*** Opening Input for this task ***
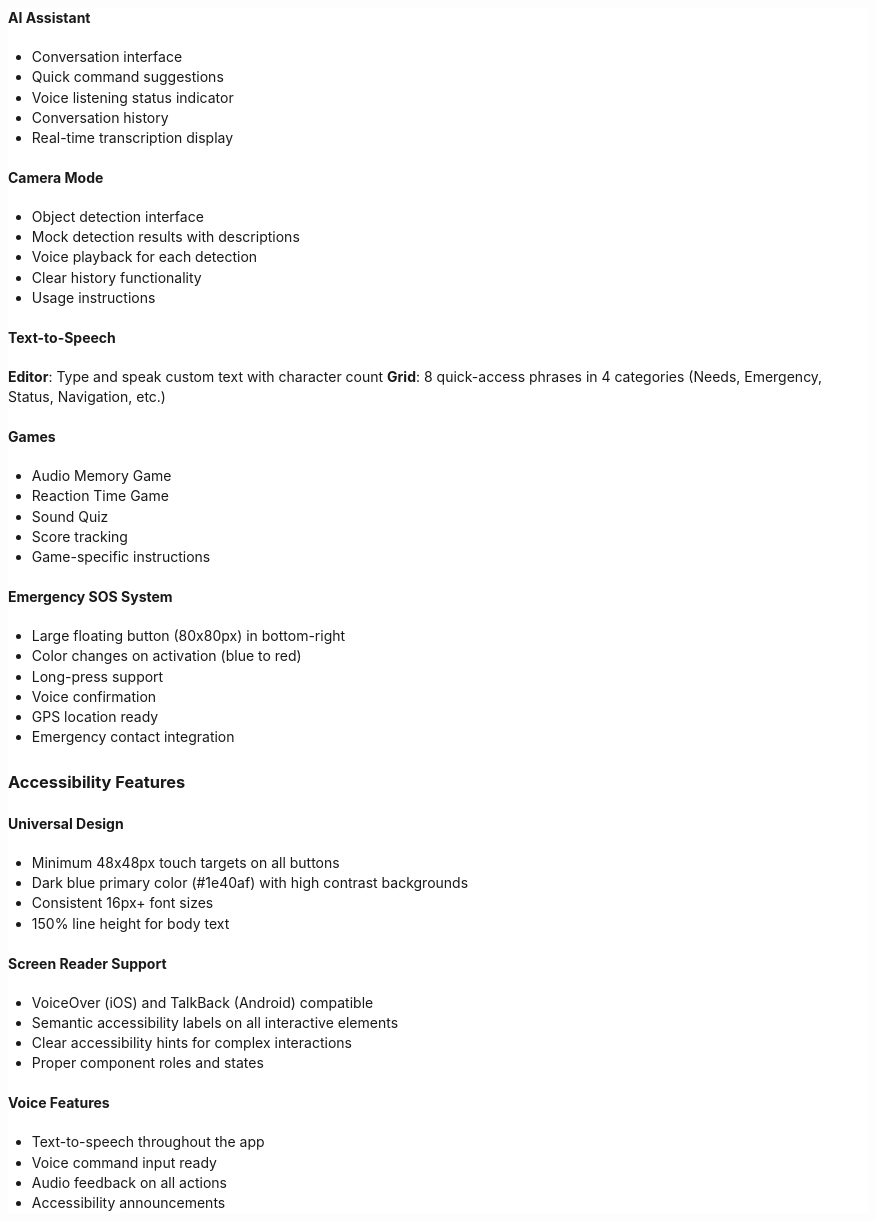 #### AI Assistant
- Conversation interface
- Quick command suggestions
- Voice listening status indicator
- Conversation history
- Real-time transcription display

#### Camera Mode
- Object detection interface
- Mock detection results with descriptions
- Voice playback for each detection
- Clear history functionality
- Usage instructions

#### Text-to-Speech
**Editor**: Type and speak custom text with character count
**Grid**: 8 quick-access phrases in 4 categories (Needs, Emergency, Status, Navigation, etc.)

#### Games
- Audio Memory Game
- Reaction Time Game
- Sound Quiz
- Score tracking
- Game-specific instructions

#### Emergency SOS System
- Large floating button (80x80px) in bottom-right
- Color changes on activation (blue to red)
- Long-press support
- Voice confirmation
- GPS location ready
- Emergency contact integration

### Accessibility Features

#### Universal Design
- Minimum 48x48px touch targets on all buttons
- Dark blue primary color (#1e40af) with high contrast backgrounds
- Consistent 16px+ font sizes
- 150% line height for body text

#### Screen Reader Support
- VoiceOver (iOS) and TalkBack (Android) compatible
- Semantic accessibility labels on all interactive elements
- Clear accessibility hints for complex interactions
- Proper component roles and states

#### Voice Features
- Text-to-speech throughout the app
- Voice command input ready
- Audio feedback on all actions
- Accessibility announcements
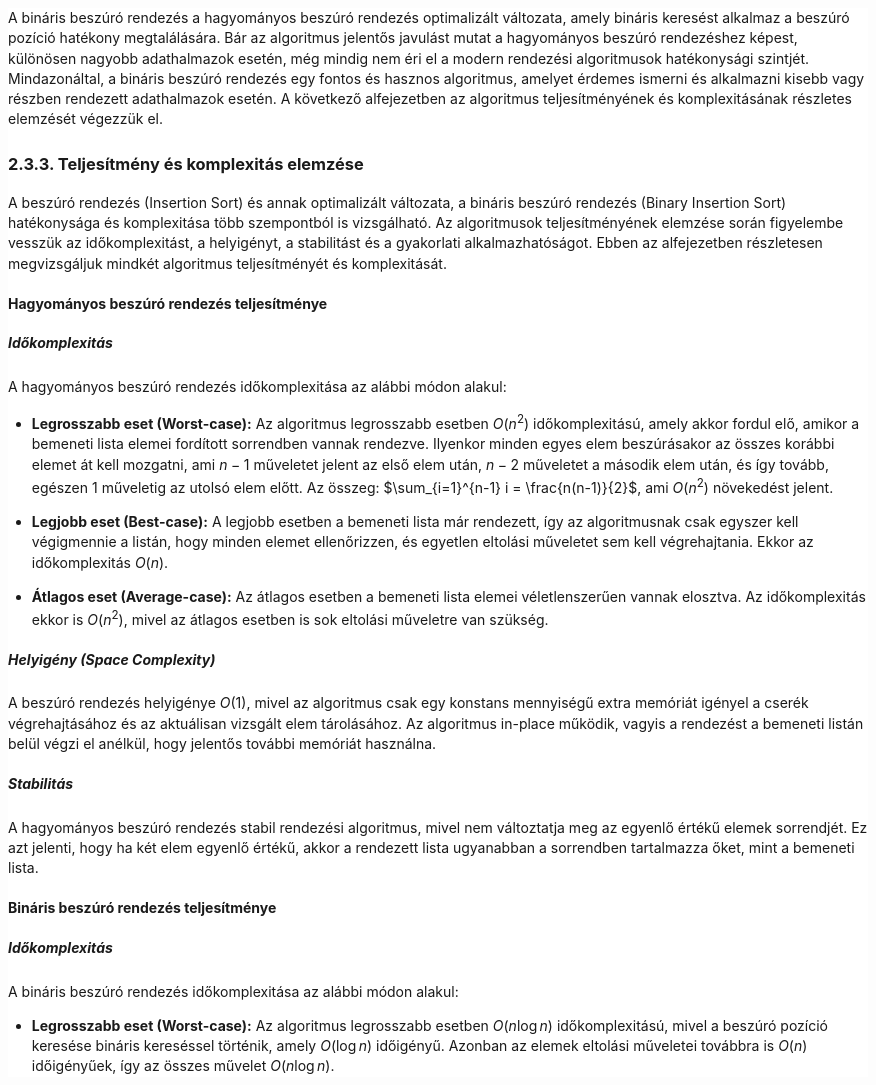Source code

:A bináris beszúró rendezés a hagyományos beszúró rendezés optimalizált változata, amely bináris keresést alkalmaz a beszúró pozíció hatékony megtalálására. Bár az algoritmus jelentős javulást mutat a hagyományos beszúró rendezéshez képest, különösen nagyobb adathalmazok esetén, még mindig nem éri el a modern rendezési algoritmusok hatékonysági szintjét. Mindazonáltal, a bináris beszúró rendezés egy fontos és hasznos algoritmus, amelyet érdemes ismerni és alkalmazni kisebb vagy részben rendezett adathalmazok esetén. A következő alfejezetben az algoritmus teljesítményének és komplexitásának részletes elemzését végezzük el.

### 2.3.3. Teljesítmény és komplexitás elemzése

A beszúró rendezés (Insertion Sort) és annak optimalizált változata, a bináris beszúró rendezés (Binary Insertion Sort) hatékonysága és komplexitása több szempontból is vizsgálható. Az algoritmusok teljesítményének elemzése során figyelembe vesszük az időkomplexitást, a helyigényt, a stabilitást és a gyakorlati alkalmazhatóságot. Ebben az alfejezetben részletesen megvizsgáljuk mindkét algoritmus teljesítményét és komplexitását.

#### Hagyományos beszúró rendezés teljesítménye

##### Időkomplexitás

A hagyományos beszúró rendezés időkomplexitása az alábbi módon alakul:

- **Legrosszabb eset (Worst-case):** Az algoritmus legrosszabb esetben $O(n^2)$ időkomplexitású, amely akkor fordul elő, amikor a bemeneti lista elemei fordított sorrendben vannak rendezve. Ilyenkor minden egyes elem beszúrásakor az összes korábbi elemet át kell mozgatni, ami $n-1$ műveletet jelent az első elem után, $n-2$ műveletet a második elem után, és így tovább, egészen $1$ műveletig az utolsó elem előtt. Az összeg: $\sum_{i=1}^{n-1} i = \frac{n(n-1)}{2}$, ami $O(n^2)$ növekedést jelent.

- **Legjobb eset (Best-case):** A legjobb esetben a bemeneti lista már rendezett, így az algoritmusnak csak egyszer kell végigmennie a listán, hogy minden elemet ellenőrizzen, és egyetlen eltolási műveletet sem kell végrehajtania. Ekkor az időkomplexitás $O(n)$.

- **Átlagos eset (Average-case):** Az átlagos esetben a bemeneti lista elemei véletlenszerűen vannak elosztva. Az időkomplexitás ekkor is $O(n^2)$, mivel az átlagos esetben is sok eltolási műveletre van szükség.

##### Helyigény (Space Complexity)

A beszúró rendezés helyigénye $O(1)$, mivel az algoritmus csak egy konstans mennyiségű extra memóriát igényel a cserék végrehajtásához és az aktuálisan vizsgált elem tárolásához. Az algoritmus in-place működik, vagyis a rendezést a bemeneti listán belül végzi el anélkül, hogy jelentős további memóriát használna.

##### Stabilitás

A hagyományos beszúró rendezés stabil rendezési algoritmus, mivel nem változtatja meg az egyenlő értékű elemek sorrendjét. Ez azt jelenti, hogy ha két elem egyenlő értékű, akkor a rendezett lista ugyanabban a sorrendben tartalmazza őket, mint a bemeneti lista.

#### Bináris beszúró rendezés teljesítménye

##### Időkomplexitás

A bináris beszúró rendezés időkomplexitása az alábbi módon alakul:

- **Legrosszabb eset (Worst-case):** Az algoritmus legrosszabb esetben $O(n \log n)$ időkomplexitású, mivel a beszúró pozíció keresése bináris kereséssel történik, amely $O(\log n)$ időigényű. Azonban az elemek eltolási műveletei továbbra is $O(n)$ időigényűek, így az összes művelet $O(n \log n)$.
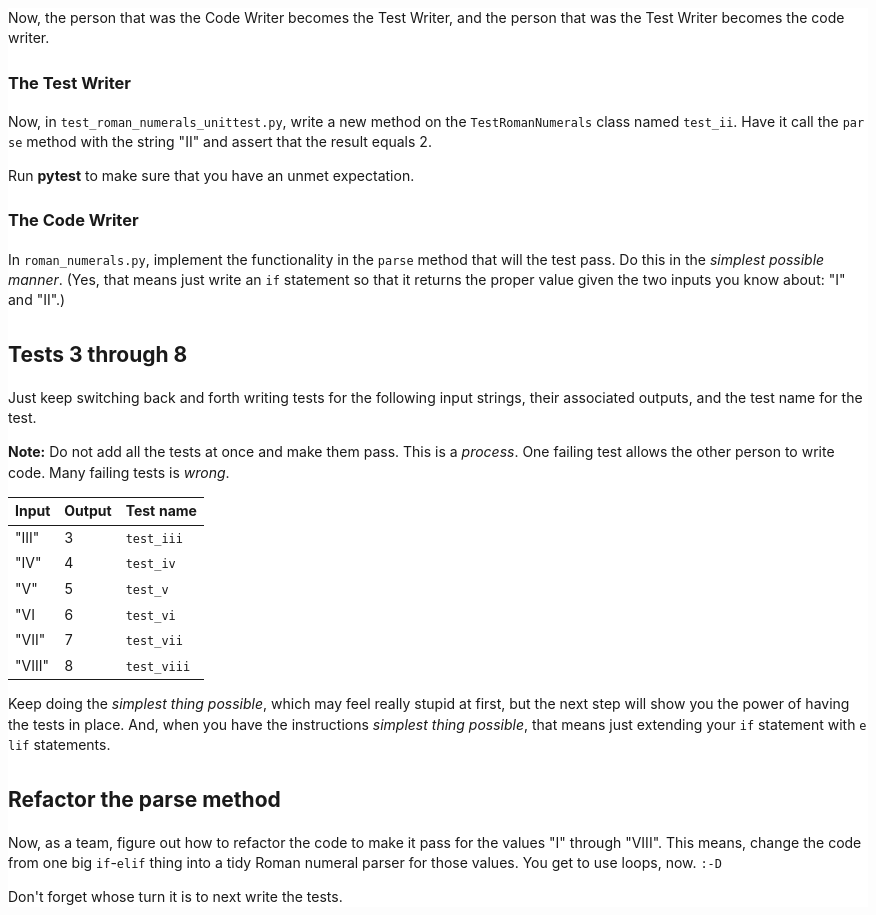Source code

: Now, the person that was the Code Writer becomes the Test Writer, and the person
that was the Test Writer becomes the code writer.

### The Test Writer

Now, in `test_roman_numerals_unittest.py`, write a new method on the
`TestRomanNumerals` class named `test_ii`. Have it call the `parse` method with
the string "II" and assert that the result equals 2.

Run **pytest** to make sure that you have an unmet expectation.

### The Code Writer

In `roman_numerals.py`, implement the functionality in the `parse` method that
will the test pass. Do this in the _simplest possible manner_. (Yes, that
means just write an `if` statement so that it returns the proper value given
the two inputs you know about: "I" and "II".)

## Tests 3 through 8

Just keep switching back and forth writing tests for the following input
strings, their associated outputs, and the test name for the test.

**Note:** Do not add all the tests at once and make them pass. This is a
_process_. One failing test allows the other person to write code. Many failing
tests is _wrong_.

| Input  | Output | Test name   |
|--------|--------|-------------|
| "III"  | 3      | `test_iii`  |
| "IV"   | 4      | `test_iv`   |
| "V"    | 5      | `test_v`    |
| "VI    | 6      | `test_vi`   |
| "VII"  | 7      | `test_vii`  |
| "VIII" | 8      | `test_viii` |

Keep doing the _simplest thing possible_, which may feel really stupid at first,
but the next step will show you the power of having the tests in place. And,
when you have the instructions _simplest thing possible_, that means just
extending your `if` statement with `elif` statements.

## Refactor the parse method

Now, as a team, figure out how to refactor the code to make it pass for the
values "I" through "VIII". This means, change the code from one big `if`-`elif`
thing into a tidy Roman numeral parser for those values. You get to use loops,
now. `:-D`

Don't forget whose turn it is to next write the tests.
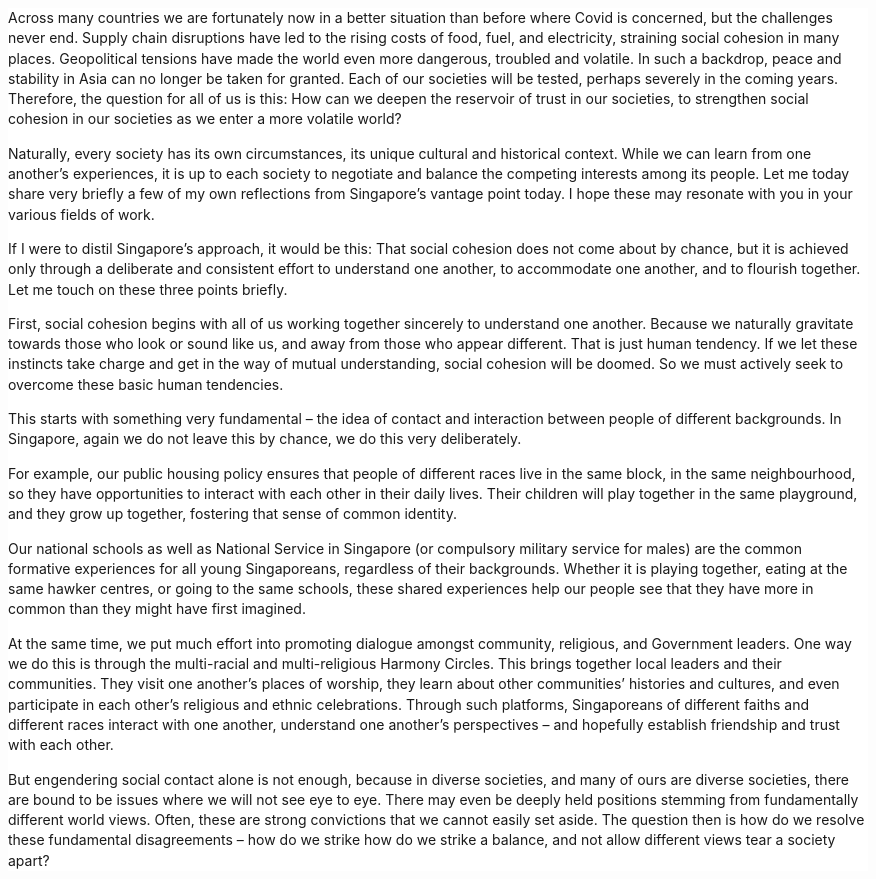 Across many countries we are fortunately now in a better situation than before where Covid is concerned, but the challenges never end. Supply chain disruptions have led to the rising costs of food, fuel, and electricity, straining social cohesion in many places. Geopolitical tensions have made the world even more dangerous, troubled and volatile. In such a backdrop, peace and stability in Asia can no longer be taken for granted. Each of our societies will be tested, perhaps severely in the coming years. Therefore, the question for all of us is this: How can we deepen the reservoir of trust in our societies, to strengthen social cohesion in our societies as we enter a more volatile world?

Naturally, every society has its own circumstances, its unique cultural and historical context. While we can learn from one another’s experiences, it is up to each society to negotiate and balance the competing interests among its people. Let me today share very briefly a few of my own reflections from Singapore’s vantage point today. I hope these may resonate with you in your various fields of work.

If I were to distil Singapore’s approach, it would be this: That social cohesion does not come about by chance, but it is achieved only through a deliberate and consistent effort to understand one another, to accommodate one another, and to flourish together. Let me touch on these three points briefly.

First, social cohesion begins with all of us working together sincerely to understand one another. Because we naturally gravitate towards those who look or sound like us, and away from those who appear different. That is just human tendency. If we let these instincts take charge and get in the way of mutual understanding, social cohesion will be doomed. So we must actively seek to overcome these basic human tendencies.

This starts with something very fundamental – the idea of contact and interaction between people of different backgrounds. In Singapore, again we do not leave this by chance, we do this very deliberately.

For example, our public housing policy ensures that people of different races live in the same block, in the same neighbourhood, so they have opportunities to interact with each other in their daily lives. Their children will play together in the same playground, and they grow up together, fostering that sense of common identity.

Our national schools as well as National Service in Singapore (or compulsory military service for males) are the common formative experiences for all young Singaporeans, regardless of their backgrounds. Whether it is playing together, eating at the same hawker centres, or going to the same schools, these shared experiences help our people see that they have more in common than they might have first imagined.

At the same time, we put much effort into promoting dialogue amongst community, religious, and Government leaders. One way we do this is through the multi-racial and multi-religious Harmony Circles. This brings together local leaders and their communities. They visit one another’s places of worship, they learn about other communities’ histories and cultures, and even participate in each other’s religious and ethnic celebrations. Through such platforms, Singaporeans of different faiths and different races interact with one another, understand one another’s perspectives – and hopefully establish friendship and trust with each other.

But engendering social contact alone is not enough, because in diverse societies, and many of ours are diverse societies, there are bound to be issues where we will not see eye to eye. There may even be deeply held positions stemming from fundamentally different world views. Often, these are strong convictions that we cannot easily set aside. The question then is how do we resolve these fundamental disagreements – how do we strike how do we strike a balance, and not allow different views tear a society apart?
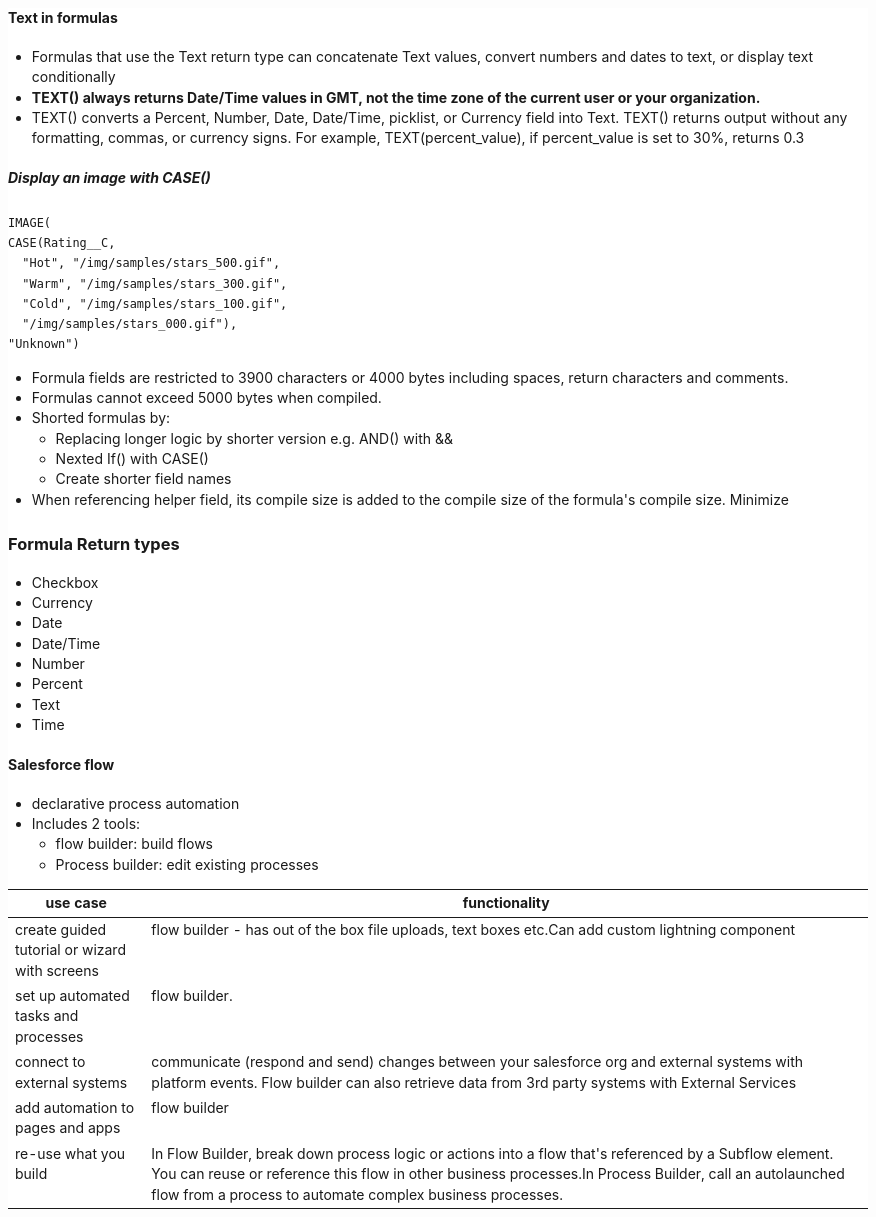 #### Text in formulas
* Formulas that use the Text return type can concatenate Text values, convert numbers and dates to text, or display text conditionally
* **TEXT() always returns Date/Time values in GMT, not the time zone of the current user or your organization.**
* TEXT() converts a Percent, Number, Date, Date/Time, picklist, or Currency field into Text. TEXT() returns output without any formatting, commas, or currency signs. For example, TEXT(percent_value), if percent_value is set to 30%, returns 0.3

##### Display an image with CASE()
	IMAGE(
	CASE(Rating__C,
	  "Hot", "/img/samples/stars_500.gif",
	  "Warm", "/img/samples/stars_300.gif",
	  "Cold", "/img/samples/stars_100.gif",
	  "/img/samples/stars_000.gif"),
	"Unknown")


* Formula fields are restricted to 3900 characters or 4000 bytes including spaces, return characters and comments.
* Formulas cannot exceed 5000 bytes when compiled.
* Shorted formulas by:
	* Replacing longer logic by shorter version e.g. AND() with &&
	* Nexted If() with CASE()
	* Create shorter field names
* When referencing helper field, its compile size is added to the compile size of the formula's compile size. Minimize 

### Formula Return types
* Checkbox
* Currency
* Date
* Date/Time
* Number
* Percent
* Text
* Time


#### Salesforce flow
* declarative process automation
* Includes 2 tools: 
	* flow builder: build flows
	* Process builder: edit existing processes


use case                                      |  functionality
----------------------------------------------|-----------------------------------------------------------------------
create guided tutorial or wizard with screens | flow builder - has out of the box file uploads, text boxes etc.Can add custom lightning component
set up automated tasks and processes          | flow builder.
connect to external systems                   | communicate (respond and send) changes between your salesforce org and external systems  with platform events. Flow builder can also retrieve data from 3rd party systems with External Services
add automation to pages and apps              | flow builder
re-use what you build                         | In Flow Builder, break down process logic or actions into a flow that's referenced by a Subflow element. You can reuse or reference this flow in other business processes.In Process Builder, call an autolaunched flow from a process to automate complex business processes.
*** Closing Input for this task ***
- _Exercise brief_:
Line count for "alábbi": state how many lines of the records contain it, and give only the number.

- _Your solution_:
2